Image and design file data
*** Block opens ***

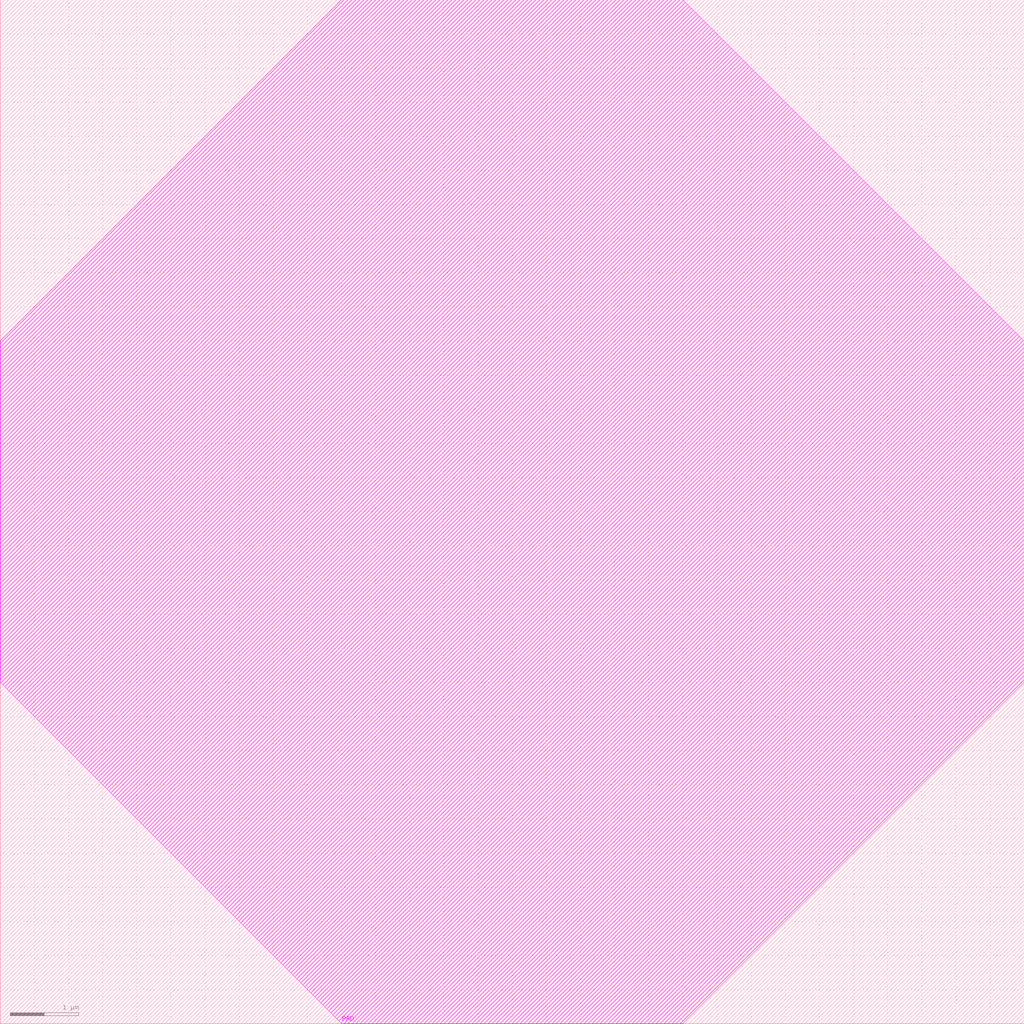
<source format=lef>
VERSION 5.6 ;

MACRO PDI
  CLASS PAD AREAIO ;
  ORIGIN 0 0 ;
  SIZE 15 BY 12 ;
  SYMMETRY X Y ;
  PIN C
    DIRECTION OUTPUT ;
    USE SIGNAL ;
    PORT
      LAYER Metal1 ;
        RECT 1 11 2 12 ;
      LAYER Metal2 ;
        RECT 1 11 2 12 ;
      LAYER Metal3 ;
        RECT 1 11 2 12 ;
      LAYER Metal4 ;
        RECT 1 11 2 12 ;
      LAYER Metal5 ;
        RECT 1 11 2 12 ;
      LAYER Metal6 ;
        RECT 1 11 2 12 ;
    END
  END C
  PIN PAD
    DIRECTION INPUT ;
    USE SIGNAL ;
    PORT
      LAYER Metal9 ;
        RECT 4 11 6 12 ;
    END
  END PAD
  PIN VDD
    DIRECTION INOUT ;
    USE POWER ;
    PORT
      LAYER Metal1 ;
        RECT 7 11 10 12 ;
      LAYER Metal2 ;
        RECT 7 11 10 12 ;
      LAYER Metal3 ;
        RECT 7 11 10 12 ;
      LAYER Metal4 ;
        RECT 7 11 10 12 ;
      LAYER Metal5 ;
        RECT 7 11 10 12 ;
      LAYER Metal6 ;
        RECT 7 11 10 12 ;
    END
  END VDD
  PIN VSS
    DIRECTION INOUT ;
    USE GROUND ;
    PORT
      LAYER Metal1 ;
        RECT 11 11 14 12 ;
      LAYER Metal2 ;
        RECT 11 11 14 12 ;
      LAYER Metal3 ;
        RECT 11 11 14 12 ;
      LAYER Metal4 ;
        RECT 11 11 14 12 ;
      LAYER Metal5 ;
        RECT 11 11 14 12 ;
      LAYER Metal6 ;
        RECT 11 11 14 12 ;
    END
  END VSS
END PDI

MACRO PDO
  CLASS PAD AREAIO ;
  ORIGIN 0 0 ;
  SIZE 15 BY 12 ;
  SYMMETRY X Y ;
  PIN I
    DIRECTION INPUT ;
    USE SIGNAL ;
    PORT
      LAYER Metal1 ;
        RECT 1 11 2 12 ;
      LAYER Metal2 ;
        RECT 1 11 2 12 ;
      LAYER Metal3 ;
        RECT 1 11 2 12 ;
      LAYER Metal4 ;
        RECT 1 11 2 12 ;
      LAYER Metal5 ;
        RECT 1 11 2 12 ;
      LAYER Metal6 ;
        RECT 1 11 2 12 ;
    END
  END I
  PIN PAD
    DIRECTION INPUT ;
    USE SIGNAL ;
    PORT
      LAYER Metal9 ;
        RECT 4 11 6 12 ;
    END
  END PAD
  PIN VDD
    DIRECTION INOUT ;
    USE POWER ;
    PORT
      LAYER Metal1 ;
        RECT 7 11 10 12 ;
      LAYER Metal2 ;
        RECT 7 11 10 12 ;
      LAYER Metal3 ;
        RECT 7 11 10 12 ;
      LAYER Metal4 ;
        RECT 7 11 10 12 ;
      LAYER Metal5 ;
        RECT 7 11 10 12 ;
      LAYER Metal6 ;
        RECT 7 11 10 12 ;
    END
  END VDD
  PIN VSS
    DIRECTION INOUT ;
    USE GROUND ;
    PORT
      LAYER Metal1 ;
        RECT 11 11 14 12 ;
      LAYER Metal2 ;
        RECT 11 11 14 12 ;
      LAYER Metal3 ;
        RECT 11 11 14 12 ;
      LAYER Metal4 ;
        RECT 11 11 14 12 ;
      LAYER Metal5 ;
        RECT 11 11 14 12 ;
      LAYER Metal6 ;
        RECT 11 11 14 12 ;
    END
  END VSS
END PDO

#
# Polygon bumpcell
#
VERSION 5.7 ;

MACRO BUMPCELL
  CLASS COVER BUMP ;
  ORIGIN 0 0 ;
  SIZE 15.0 BY 15.0 ;
  SYMMETRY X Y ;
  PIN PAD
    DIRECTION INPUT ;
    USE SIGNAL ;
      PORT
        CLASS CORE ;
        LAYER Metal9 ;
        POLYGON
                0  5
                0  10
                5  15
                10 15
                15 10
                15 5
                10 0
                5  0 ;
      END
  END PAD
END BUMPCELL

END LIBRARY

</source>
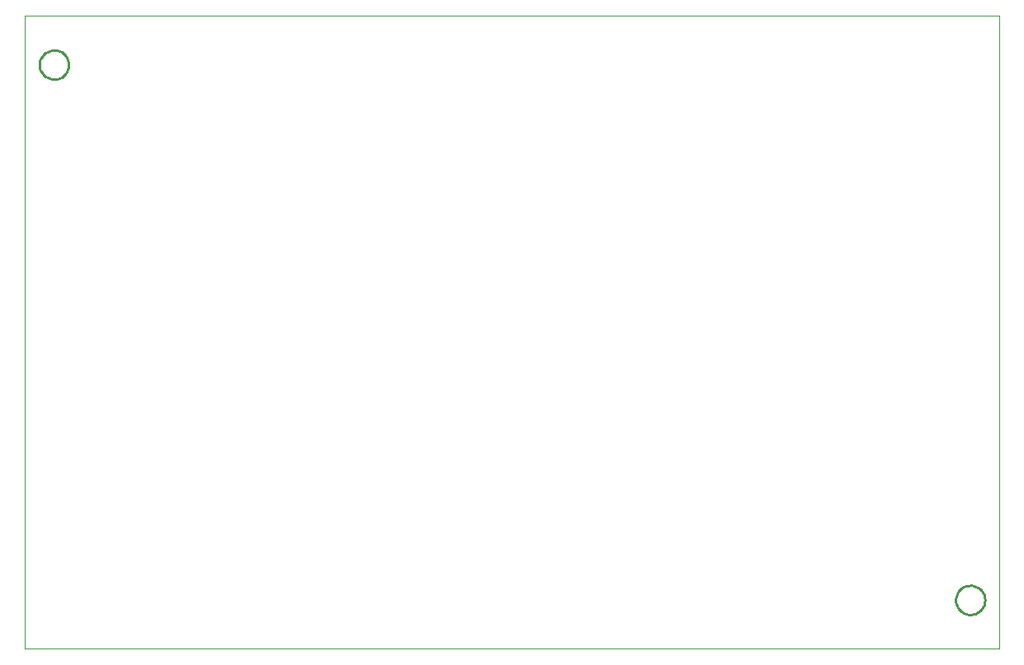
<source format=gko>
G04*
G04 #@! TF.GenerationSoftware,Altium Limited,Altium Designer,24.5.2 (23)*
G04*
G04 Layer_Color=16711935*
%FSLAX25Y25*%
%MOIN*%
G70*
G04*
G04 #@! TF.SameCoordinates,69DD5750-F066-4D08-A96F-D9ADA75AFFB9*
G04*
G04*
G04 #@! TF.FilePolarity,Positive*
G04*
G01*
G75*
%ADD11C,0.00394*%
%ADD15C,0.01000*%
D11*
X211024Y0D02*
X393701D01*
X116535D02*
X211024D01*
X0D02*
X116535D01*
X0Y-0D02*
Y30512D01*
X0Y30512D02*
Y123031D01*
X40354Y255906D02*
X393701D01*
X0D02*
X40354D01*
X0D02*
X0Y123031D01*
X393701Y255906D02*
X393701Y0D01*
D15*
X387795Y19685D02*
X387710Y20683D01*
X387458Y21652D01*
X387045Y22565D01*
X386485Y23395D01*
X385791Y24118D01*
X384986Y24714D01*
X384092Y25165D01*
X383134Y25458D01*
X382140Y25585D01*
X381140Y25543D01*
X380160Y25332D01*
X379231Y24958D01*
X378378Y24433D01*
X377626Y23771D01*
X376997Y22992D01*
X376508Y22118D01*
X376175Y21173D01*
X376006Y20186D01*
Y19184D01*
X376175Y18197D01*
X376508Y17253D01*
X376997Y16378D01*
X377626Y15599D01*
X378378Y14937D01*
X379231Y14412D01*
X380160Y14038D01*
X381140Y13827D01*
X382140Y13785D01*
X383134Y13912D01*
X384092Y14205D01*
X384986Y14656D01*
X385791Y15252D01*
X386485Y15975D01*
X387045Y16805D01*
X387458Y17718D01*
X387710Y18687D01*
X387795Y19685D01*
X17717Y236221D02*
X17632Y237218D01*
X17379Y238188D01*
X16967Y239101D01*
X16406Y239930D01*
X15713Y240654D01*
X14907Y241249D01*
X14013Y241700D01*
X13055Y241993D01*
X12062Y242121D01*
X11061Y242078D01*
X10082Y241867D01*
X9152Y241494D01*
X8299Y240968D01*
X7547Y240307D01*
X6918Y239527D01*
X6430Y238653D01*
X6096Y237708D01*
X5927Y236721D01*
Y235720D01*
X6096Y234732D01*
X6430Y233788D01*
X6918Y232913D01*
X7547Y232134D01*
X8299Y231472D01*
X9152Y230947D01*
X10082Y230574D01*
X11061Y230363D01*
X12062Y230320D01*
X13055Y230448D01*
X14013Y230741D01*
X14907Y231192D01*
X15713Y231787D01*
X16406Y232510D01*
X16967Y233340D01*
X17379Y234253D01*
X17632Y235222D01*
X17717Y236221D01*
M02*

</source>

*** Block closes ***

EXERCISE GOAL: Each entry above should be restated word for word, though no picture may appear in the copy.

REPLY:
<source format=lef>
VERSION 5.6 ;

MACRO PDI
  CLASS PAD AREAIO ;
  ORIGIN 0 0 ;
  SIZE 15 BY 12 ;
  SYMMETRY X Y ;
  PIN C
    DIRECTION OUTPUT ;
    USE SIGNAL ;
    PORT
      LAYER Metal1 ;
        RECT 1 11 2 12 ;
      LAYER Metal2 ;
        RECT 1 11 2 12 ;
      LAYER Metal3 ;
        RECT 1 11 2 12 ;
      LAYER Metal4 ;
        RECT 1 11 2 12 ;
      LAYER Metal5 ;
        RECT 1 11 2 12 ;
      LAYER Metal6 ;
        RECT 1 11 2 12 ;
    END
  END C
  PIN PAD
    DIRECTION INPUT ;
    USE SIGNAL ;
    PORT
      LAYER Metal9 ;
        RECT 4 11 6 12 ;
    END
  END PAD
  PIN VDD
    DIRECTION INOUT ;
    USE POWER ;
    PORT
      LAYER Metal1 ;
        RECT 7 11 10 12 ;
      LAYER Metal2 ;
        RECT 7 11 10 12 ;
      LAYER Metal3 ;
        RECT 7 11 10 12 ;
      LAYER Metal4 ;
        RECT 7 11 10 12 ;
      LAYER Metal5 ;
        RECT 7 11 10 12 ;
      LAYER Metal6 ;
        RECT 7 11 10 12 ;
    END
  END VDD
  PIN VSS
    DIRECTION INOUT ;
    USE GROUND ;
    PORT
      LAYER Metal1 ;
        RECT 11 11 14 12 ;
      LAYER Metal2 ;
        RECT 11 11 14 12 ;
      LAYER Metal3 ;
        RECT 11 11 14 12 ;
      LAYER Metal4 ;
        RECT 11 11 14 12 ;
      LAYER Metal5 ;
        RECT 11 11 14 12 ;
      LAYER Metal6 ;
        RECT 11 11 14 12 ;
    END
  END VSS
END PDI

MACRO PDO
  CLASS PAD AREAIO ;
  ORIGIN 0 0 ;
  SIZE 15 BY 12 ;
  SYMMETRY X Y ;
  PIN I
    DIRECTION INPUT ;
    USE SIGNAL ;
    PORT
      LAYER Metal1 ;
        RECT 1 11 2 12 ;
      LAYER Metal2 ;
        RECT 1 11 2 12 ;
      LAYER Metal3 ;
        RECT 1 11 2 12 ;
      LAYER Metal4 ;
        RECT 1 11 2 12 ;
      LAYER Metal5 ;
        RECT 1 11 2 12 ;
      LAYER Metal6 ;
        RECT 1 11 2 12 ;
    END
  END I
  PIN PAD
    DIRECTION INPUT ;
    USE SIGNAL ;
    PORT
      LAYER Metal9 ;
        RECT 4 11 6 12 ;
    END
  END PAD
  PIN VDD
    DIRECTION INOUT ;
    USE POWER ;
    PORT
      LAYER Metal1 ;
        RECT 7 11 10 12 ;
      LAYER Metal2 ;
        RECT 7 11 10 12 ;
      LAYER Metal3 ;
        RECT 7 11 10 12 ;
      LAYER Metal4 ;
        RECT 7 11 10 12 ;
      LAYER Metal5 ;
        RECT 7 11 10 12 ;
      LAYER Metal6 ;
        RECT 7 11 10 12 ;
    END
  END VDD
  PIN VSS
    DIRECTION INOUT ;
    USE GROUND ;
    PORT
      LAYER Metal1 ;
        RECT 11 11 14 12 ;
      LAYER Metal2 ;
        RECT 11 11 14 12 ;
      LAYER Metal3 ;
        RECT 11 11 14 12 ;
      LAYER Metal4 ;
        RECT 11 11 14 12 ;
      LAYER Metal5 ;
        RECT 11 11 14 12 ;
      LAYER Metal6 ;
        RECT 11 11 14 12 ;
    END
  END VSS
END PDO

#
# Polygon bumpcell
#
VERSION 5.7 ;

MACRO BUMPCELL
  CLASS COVER BUMP ;
  ORIGIN 0 0 ;
  SIZE 15.0 BY 15.0 ;
  SYMMETRY X Y ;
  PIN PAD
    DIRECTION INPUT ;
    USE SIGNAL ;
      PORT
        CLASS CORE ;
        LAYER Metal9 ;
        POLYGON
                0  5
                0  10
                5  15
                10 15
                15 10
                15 5
                10 0
                5  0 ;
      END
  END PAD
END BUMPCELL

END LIBRARY

</source>
<source format=gko>
G04*
G04 #@! TF.GenerationSoftware,Altium Limited,Altium Designer,24.5.2 (23)*
G04*
G04 Layer_Color=16711935*
%FSLAX25Y25*%
%MOIN*%
G70*
G04*
G04 #@! TF.SameCoordinates,69DD5750-F066-4D08-A96F-D9ADA75AFFB9*
G04*
G04*
G04 #@! TF.FilePolarity,Positive*
G04*
G01*
G75*
%ADD11C,0.00394*%
%ADD15C,0.01000*%
D11*
X211024Y0D02*
X393701D01*
X116535D02*
X211024D01*
X0D02*
X116535D01*
X0Y-0D02*
Y30512D01*
X0Y30512D02*
Y123031D01*
X40354Y255906D02*
X393701D01*
X0D02*
X40354D01*
X0D02*
X0Y123031D01*
X393701Y255906D02*
X393701Y0D01*
D15*
X387795Y19685D02*
X387710Y20683D01*
X387458Y21652D01*
X387045Y22565D01*
X386485Y23395D01*
X385791Y24118D01*
X384986Y24714D01*
X384092Y25165D01*
X383134Y25458D01*
X382140Y25585D01*
X381140Y25543D01*
X380160Y25332D01*
X379231Y24958D01*
X378378Y24433D01*
X377626Y23771D01*
X376997Y22992D01*
X376508Y22118D01*
X376175Y21173D01*
X376006Y20186D01*
Y19184D01*
X376175Y18197D01*
X376508Y17253D01*
X376997Y16378D01*
X377626Y15599D01*
X378378Y14937D01*
X379231Y14412D01*
X380160Y14038D01*
X381140Y13827D01*
X382140Y13785D01*
X383134Y13912D01*
X384092Y14205D01*
X384986Y14656D01*
X385791Y15252D01*
X386485Y15975D01*
X387045Y16805D01*
X387458Y17718D01*
X387710Y18687D01*
X387795Y19685D01*
X17717Y236221D02*
X17632Y237218D01*
X17379Y238188D01*
X16967Y239101D01*
X16406Y239930D01*
X15713Y240654D01*
X14907Y241249D01*
X14013Y241700D01*
X13055Y241993D01*
X12062Y242121D01*
X11061Y242078D01*
X10082Y241867D01*
X9152Y241494D01*
X8299Y240968D01*
X7547Y240307D01*
X6918Y239527D01*
X6430Y238653D01*
X6096Y237708D01*
X5927Y236721D01*
Y235720D01*
X6096Y234732D01*
X6430Y233788D01*
X6918Y232913D01*
X7547Y232134D01*
X8299Y231472D01*
X9152Y230947D01*
X10082Y230574D01*
X11061Y230363D01*
X12062Y230320D01*
X13055Y230448D01*
X14013Y230741D01*
X14907Y231192D01*
X15713Y231787D01*
X16406Y232510D01*
X16967Y233340D01*
X17379Y234253D01*
X17632Y235222D01*
X17717Y236221D01*
M02*

</source>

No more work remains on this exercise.